I stood, shivering.  I couldn’t decide how to feel.  Terror wasn’t out of place here.  “Wh-What do you want from me?  Why have you followed me all this time?”

The man circled around the fire, his talons clicking on the rock.

I backed up into the partial light.  Up until that moment, Argos had been watchful, but calm.  Now he stood, as he gave the man a small warning growl.  It seemed to ask the silent question, “What are you doing?  And it better not be bad.”

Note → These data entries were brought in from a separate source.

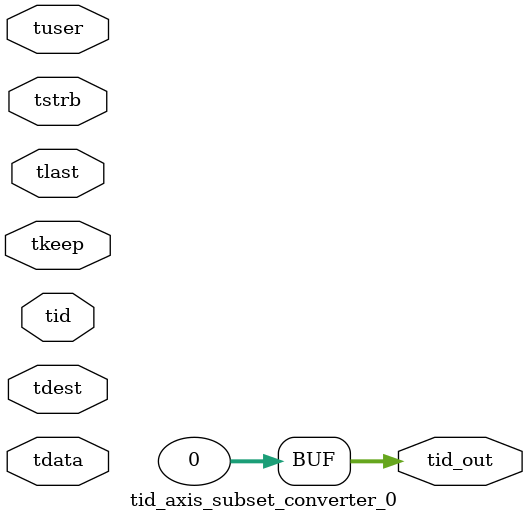
<source format=v>


`timescale 1ps/1ps

module tid_axis_subset_converter_0 #
(
parameter C_S_AXIS_TID_WIDTH   = 1,
parameter C_S_AXIS_TUSER_WIDTH = 0,
parameter C_S_AXIS_TDATA_WIDTH = 0,
parameter C_S_AXIS_TDEST_WIDTH = 0,
parameter C_M_AXIS_TID_WIDTH   = 32
)
(
input  [(C_S_AXIS_TID_WIDTH   == 0 ? 1 : C_S_AXIS_TID_WIDTH)-1:0       ] tid,
input  [(C_S_AXIS_TDATA_WIDTH == 0 ? 1 : C_S_AXIS_TDATA_WIDTH)-1:0     ] tdata,
input  [(C_S_AXIS_TUSER_WIDTH == 0 ? 1 : C_S_AXIS_TUSER_WIDTH)-1:0     ] tuser,
input  [(C_S_AXIS_TDEST_WIDTH == 0 ? 1 : C_S_AXIS_TDEST_WIDTH)-1:0     ] tdest,
input  [(C_S_AXIS_TDATA_WIDTH/8)-1:0 ] tkeep,
input  [(C_S_AXIS_TDATA_WIDTH/8)-1:0 ] tstrb,
input                                                                    tlast,
output [(C_M_AXIS_TID_WIDTH   == 0 ? 1 : C_M_AXIS_TID_WIDTH)-1:0       ] tid_out
);

assign tid_out = {1'b0};

endmodule


</source>
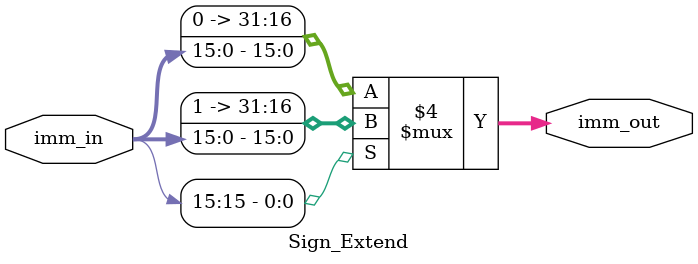
<source format=v>
module Sign_Extend(
    input [15:0] imm_in,      // 16-bit immediate input
    output reg [31:0] imm_out  // 32-bit extended immediate output
);

    always @(*) begin
        // If the 16-bit immediate is negative, extend with 1s; otherwise, extend with 0s
        if (imm_in[15] == 1) 
            imm_out = {16'b1111111111111111, imm_in};  // Sign-extend with 1s for negative values
        else
            imm_out = {16'b0000000000000000, imm_in};  // Sign-extend with 0s for positive values
    end

endmodule
</source>
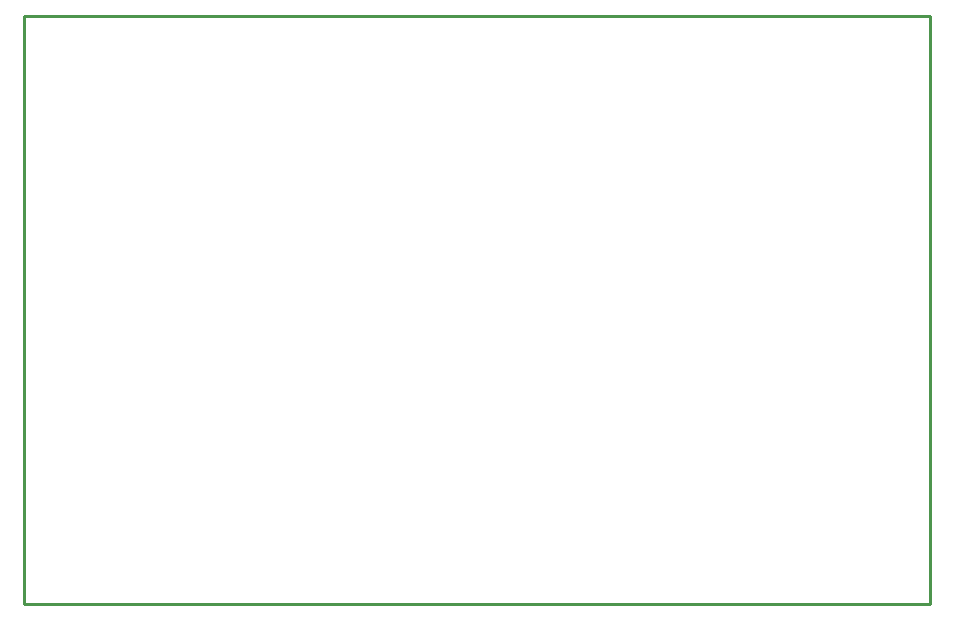
<source format=gko>
G04*
G04 #@! TF.GenerationSoftware,Altium Limited,Altium Designer,19.1.8 (144)*
G04*
G04 Layer_Color=16711935*
%FSLAX25Y25*%
%MOIN*%
G70*
G01*
G75*
%ADD11C,0.01000*%
D11*
X1000Y9000D02*
X303000D01*
X303000Y205000D02*
X303000Y9000D01*
X1000Y205000D02*
X303000D01*
X1000D02*
X1000Y9000D01*
M02*

</source>
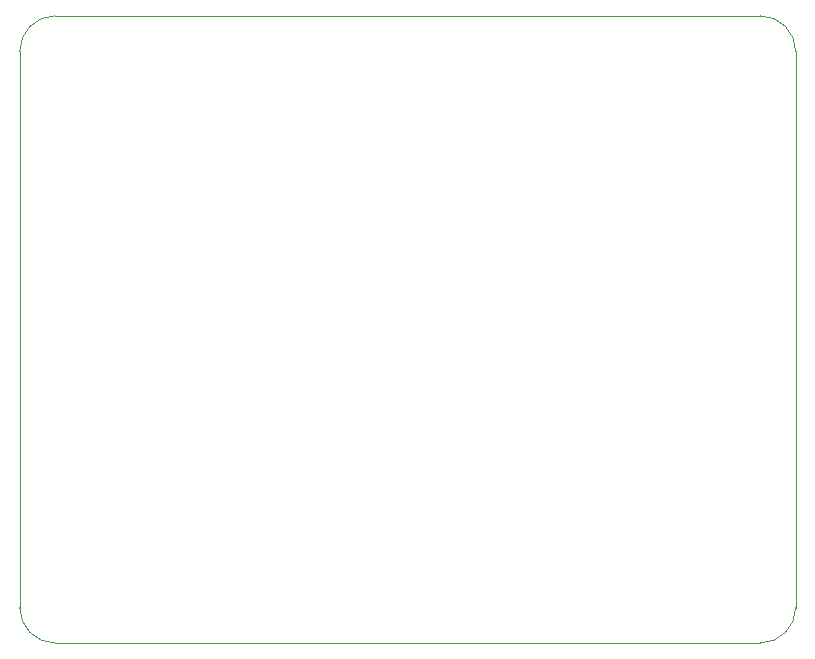
<source format=gbr>
%TF.GenerationSoftware,KiCad,Pcbnew,9.0.0*%
%TF.CreationDate,2025-07-15T18:26:09+02:00*%
%TF.ProjectId,RP2040,52503230-3430-42e6-9b69-6361645f7063,rev?*%
%TF.SameCoordinates,Original*%
%TF.FileFunction,Profile,NP*%
%FSLAX46Y46*%
G04 Gerber Fmt 4.6, Leading zero omitted, Abs format (unit mm)*
G04 Created by KiCad (PCBNEW 9.0.0) date 2025-07-15 18:26:09*
%MOMM*%
%LPD*%
G01*
G04 APERTURE LIST*
%TA.AperFunction,Profile*%
%ADD10C,0.050000*%
%TD*%
G04 APERTURE END LIST*
D10*
X118200000Y-87000000D02*
G75*
G02*
X115200000Y-84000000I0J3000000D01*
G01*
X177900000Y-33900000D02*
G75*
G02*
X180900000Y-36900000I0J-3000000D01*
G01*
X180900000Y-36900000D02*
X180900000Y-84000000D01*
X115200000Y-36900000D02*
G75*
G02*
X118200000Y-33900000I3000000J0D01*
G01*
X118200000Y-33900000D02*
X177900000Y-33900000D01*
X177900000Y-87000000D02*
X118200000Y-87000000D01*
X115200000Y-84000000D02*
X115200000Y-36900000D01*
X180900000Y-84000000D02*
G75*
G02*
X177900000Y-87000000I-3000000J0D01*
G01*
M02*

</source>
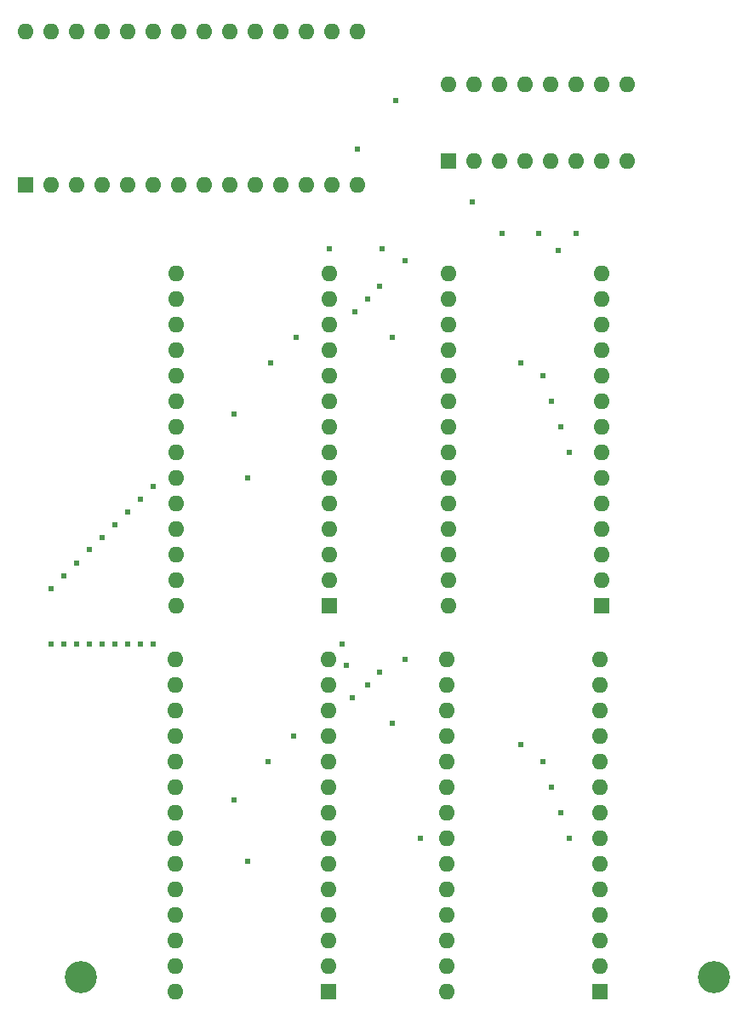
<source format=gbs>
G04 #@! TF.GenerationSoftware,KiCad,Pcbnew,7.0.10*
G04 #@! TF.CreationDate,2024-02-26T06:51:28+09:00*
G04 #@! TF.ProjectId,fs-a1_rom_patch,66732d61-315f-4726-9f6d-5f7061746368,1.0*
G04 #@! TF.SameCoordinates,Original*
G04 #@! TF.FileFunction,Soldermask,Bot*
G04 #@! TF.FilePolarity,Negative*
%FSLAX46Y46*%
G04 Gerber Fmt 4.6, Leading zero omitted, Abs format (unit mm)*
G04 Created by KiCad (PCBNEW 7.0.10) date 2024-02-26 06:51:28*
%MOMM*%
%LPD*%
G01*
G04 APERTURE LIST*
%ADD10R,1.600000X1.600000*%
%ADD11O,1.600000X1.600000*%
%ADD12C,3.200000*%
%ADD13C,0.605000*%
G04 APERTURE END LIST*
D10*
X106045000Y-64389000D03*
D11*
X108585000Y-64389000D03*
X111125000Y-64389000D03*
X113665000Y-64389000D03*
X116205000Y-64389000D03*
X118745000Y-64389000D03*
X121285000Y-64389000D03*
X123825000Y-64389000D03*
X123825000Y-56769000D03*
X121285000Y-56769000D03*
X118745000Y-56769000D03*
X116205000Y-56769000D03*
X113665000Y-56769000D03*
X111125000Y-56769000D03*
X108585000Y-56769000D03*
X106045000Y-56769000D03*
D10*
X94107000Y-146939000D03*
D11*
X94107000Y-144399000D03*
X94107000Y-141859000D03*
X94107000Y-139319000D03*
X94107000Y-136779000D03*
X94107000Y-134239000D03*
X94107000Y-131699000D03*
X94107000Y-129159000D03*
X94107000Y-126619000D03*
X94107000Y-124079000D03*
X94107000Y-121539000D03*
X94107000Y-118999000D03*
X94107000Y-116459000D03*
X94107000Y-113919000D03*
X78867000Y-113919000D03*
X78867000Y-116459000D03*
X78867000Y-118999000D03*
X78867000Y-121539000D03*
X78867000Y-124079000D03*
X78867000Y-126619000D03*
X78867000Y-129159000D03*
X78867000Y-131699000D03*
X78867000Y-134239000D03*
X78867000Y-136779000D03*
X78867000Y-139319000D03*
X78867000Y-141859000D03*
X78867000Y-144399000D03*
X78867000Y-146939000D03*
D10*
X64008000Y-66802000D03*
D11*
X66548000Y-66802000D03*
X69088000Y-66802000D03*
X71628000Y-66802000D03*
X74168000Y-66802000D03*
X76708000Y-66802000D03*
X79248000Y-66802000D03*
X81788000Y-66802000D03*
X84328000Y-66802000D03*
X86868000Y-66802000D03*
X89408000Y-66802000D03*
X91948000Y-66802000D03*
X94488000Y-66802000D03*
X97028000Y-66802000D03*
X97028000Y-51562000D03*
X94488000Y-51562000D03*
X91948000Y-51562000D03*
X89408000Y-51562000D03*
X86868000Y-51562000D03*
X84328000Y-51562000D03*
X81788000Y-51562000D03*
X79248000Y-51562000D03*
X76708000Y-51562000D03*
X74168000Y-51562000D03*
X71628000Y-51562000D03*
X69088000Y-51562000D03*
X66548000Y-51562000D03*
X64008000Y-51562000D03*
D12*
X132500000Y-145500000D03*
D10*
X94234000Y-108585000D03*
D11*
X94234000Y-106045000D03*
X94234000Y-103505000D03*
X94234000Y-100965000D03*
X94234000Y-98425000D03*
X94234000Y-95885000D03*
X94234000Y-93345000D03*
X94234000Y-90805000D03*
X94234000Y-88265000D03*
X94234000Y-85725000D03*
X94234000Y-83185000D03*
X94234000Y-80645000D03*
X94234000Y-78105000D03*
X94234000Y-75565000D03*
X78994000Y-75565000D03*
X78994000Y-78105000D03*
X78994000Y-80645000D03*
X78994000Y-83185000D03*
X78994000Y-85725000D03*
X78994000Y-88265000D03*
X78994000Y-90805000D03*
X78994000Y-93345000D03*
X78994000Y-95885000D03*
X78994000Y-98425000D03*
X78994000Y-100965000D03*
X78994000Y-103505000D03*
X78994000Y-106045000D03*
X78994000Y-108585000D03*
D10*
X121107000Y-146919000D03*
D11*
X121107000Y-144379000D03*
X121107000Y-141839000D03*
X121107000Y-139299000D03*
X121107000Y-136759000D03*
X121107000Y-134219000D03*
X121107000Y-131679000D03*
X121107000Y-129139000D03*
X121107000Y-126599000D03*
X121107000Y-124059000D03*
X121107000Y-121519000D03*
X121107000Y-118979000D03*
X121107000Y-116439000D03*
X121107000Y-113899000D03*
X105867000Y-113899000D03*
X105867000Y-116439000D03*
X105867000Y-118979000D03*
X105867000Y-121519000D03*
X105867000Y-124059000D03*
X105867000Y-126599000D03*
X105867000Y-129139000D03*
X105867000Y-131679000D03*
X105867000Y-134219000D03*
X105867000Y-136759000D03*
X105867000Y-139299000D03*
X105867000Y-141839000D03*
X105867000Y-144379000D03*
X105867000Y-146919000D03*
D10*
X121285000Y-108585000D03*
D11*
X121285000Y-106045000D03*
X121285000Y-103505000D03*
X121285000Y-100965000D03*
X121285000Y-98425000D03*
X121285000Y-95885000D03*
X121285000Y-93345000D03*
X121285000Y-90805000D03*
X121285000Y-88265000D03*
X121285000Y-85725000D03*
X121285000Y-83185000D03*
X121285000Y-80645000D03*
X121285000Y-78105000D03*
X121285000Y-75565000D03*
X106045000Y-75565000D03*
X106045000Y-78105000D03*
X106045000Y-80645000D03*
X106045000Y-83185000D03*
X106045000Y-85725000D03*
X106045000Y-88265000D03*
X106045000Y-90805000D03*
X106045000Y-93345000D03*
X106045000Y-95885000D03*
X106045000Y-98425000D03*
X106045000Y-100965000D03*
X106045000Y-103505000D03*
X106045000Y-106045000D03*
X106045000Y-108585000D03*
D12*
X69500000Y-145500000D03*
D13*
X108458000Y-68453000D03*
X66548000Y-112395000D03*
X66548000Y-106934000D03*
X69088000Y-112395000D03*
X69088000Y-104394000D03*
X71628000Y-112395000D03*
X71628000Y-101854000D03*
X74168000Y-112395000D03*
X74168000Y-99314000D03*
X76708000Y-96774000D03*
X76708000Y-112395000D03*
X118110000Y-93345000D03*
X118110000Y-131699000D03*
X117221000Y-129159000D03*
X117221000Y-90805000D03*
X116332000Y-88265000D03*
X116332000Y-126619000D03*
X115443000Y-124079000D03*
X115443000Y-85725000D03*
X113284000Y-84455000D03*
X113284000Y-122428000D03*
X100457000Y-81915000D03*
X100457000Y-120269000D03*
X98044000Y-116459000D03*
X98044000Y-78105000D03*
X99441000Y-73152000D03*
X94234000Y-73152000D03*
X100838000Y-58420000D03*
X97028000Y-63246000D03*
X101727000Y-113919000D03*
X95885000Y-114554000D03*
X101727000Y-74295000D03*
X95504000Y-112395000D03*
X99187000Y-115189000D03*
X99187000Y-76835000D03*
X96774000Y-79375000D03*
X96520000Y-117729000D03*
X90678000Y-121539000D03*
X90932000Y-81915000D03*
X88138000Y-124079000D03*
X88392000Y-84455000D03*
X84709000Y-127889000D03*
X84709000Y-89535000D03*
X86106000Y-95885000D03*
X86106000Y-133985000D03*
X75438000Y-112395000D03*
X75438000Y-98044000D03*
X72898000Y-112395000D03*
X72898000Y-100584000D03*
X70358000Y-102997000D03*
X70358000Y-112395000D03*
X67818000Y-105664000D03*
X67818000Y-112395000D03*
X111379000Y-71628000D03*
X115062000Y-71628000D03*
X103251000Y-131699000D03*
X118745000Y-71627994D03*
X116967000Y-73279000D03*
M02*

</source>
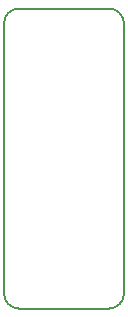
<source format=gbr>
G04 #@! TF.FileFunction,Profile,NP*
%FSLAX46Y46*%
G04 Gerber Fmt 4.6, Leading zero omitted, Abs format (unit mm)*
G04 Created by KiCad (PCBNEW 4.0.6) date 02/28/19 14:34:50*
%MOMM*%
%LPD*%
G01*
G04 APERTURE LIST*
%ADD10C,0.100000*%
%ADD11C,0.150000*%
G04 APERTURE END LIST*
D10*
D11*
X152400000Y-93980000D02*
X152400000Y-116840000D01*
X161290000Y-92710000D02*
X153670000Y-92710000D01*
X162560000Y-116840000D02*
X162560000Y-93980000D01*
X153670000Y-118110000D02*
X161290000Y-118110000D01*
X161290000Y-118110000D02*
G75*
G03X162560000Y-116840000I0J1270000D01*
G01*
X152400000Y-116840000D02*
G75*
G03X153670000Y-118110000I1270000J0D01*
G01*
X162560000Y-93980000D02*
G75*
G03X161290000Y-92710000I-1270000J0D01*
G01*
X153670000Y-92710000D02*
G75*
G03X152400000Y-93980000I0J-1270000D01*
G01*
M02*

</source>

The man stopped, the fire tracing his form, embers on his shoulder like they’d come from his pale hair.  This was not Marquis.  His eyes turned to slits, and when he opened his mouth, a long forked tongue darted out past large triangular teeth, all the same size.  He tilted his head and leaned forward, a breath hissing from the back of his throat.

“Night Child.  Lost Daughter.  Thee Lover of Ghosts.  Hear me.  I am not the Pathfinder.  I am the path; the way; the bridge.  I am not the Weaver.  I am the art; the design; the creation.  I am the dreamwalker and the harmony of Life, the inexorable cycle, the first inhale, and the last exhale.  I am not death, nor birth, nor light, nor dark.  I am the crucible.  I am the Given.  I am the Taken.  I am sacrifice.  I am survival.  I am Lacertli.” Dust fell from the ceiling as all around me shuddered and trembled.  I cried out, ducking.

He went on without a pause.  “Vermagus, I would have thee take up my standard.  Thou must.  For the evils here have hungered for thee since you first stepped into their domain.”

I shook my head, falling to my knees.  My eyes were wide and damp.  “What…are you saying?  What are you saying really?

Lacertli, draped in the skin of a dead man, leaned forward with a homodont smile, making Argos jerk back with ears flattened and teeth bared.  The spirit’s mask turned macabre, sinking in at the cheeks and eyes, the skin turning sallow as he crossed into the partial light, out of the stark shadows.  “Vermagus, the spirits here hurt and ache and seek a way to release themselves from their pain.  They would have thine Words.  Thine Meaning.  Thine Expression.  They wouldst tear the very fabric of your soul to have the power that rests in you.”  His skin started to crack and fall away, like clay, revealing warm scaly skin underneath.  I sobbed and covered my eyes. I couldn’t see Marquis’ crumble away from me again, even if this wasn’t really him.  But I still heard the spirit, even as Argos shielded me with his body.  “I can save you…can make you stronger…if you promise thine power to me.  Arise!”

There was a giant hiss and Argos snarled, though I felt him tremble against me.

Nyx.  Night Child.  Lost Daughter.  Thee Lover of Ghosts!  I, Lacertli, would have none other as my champion!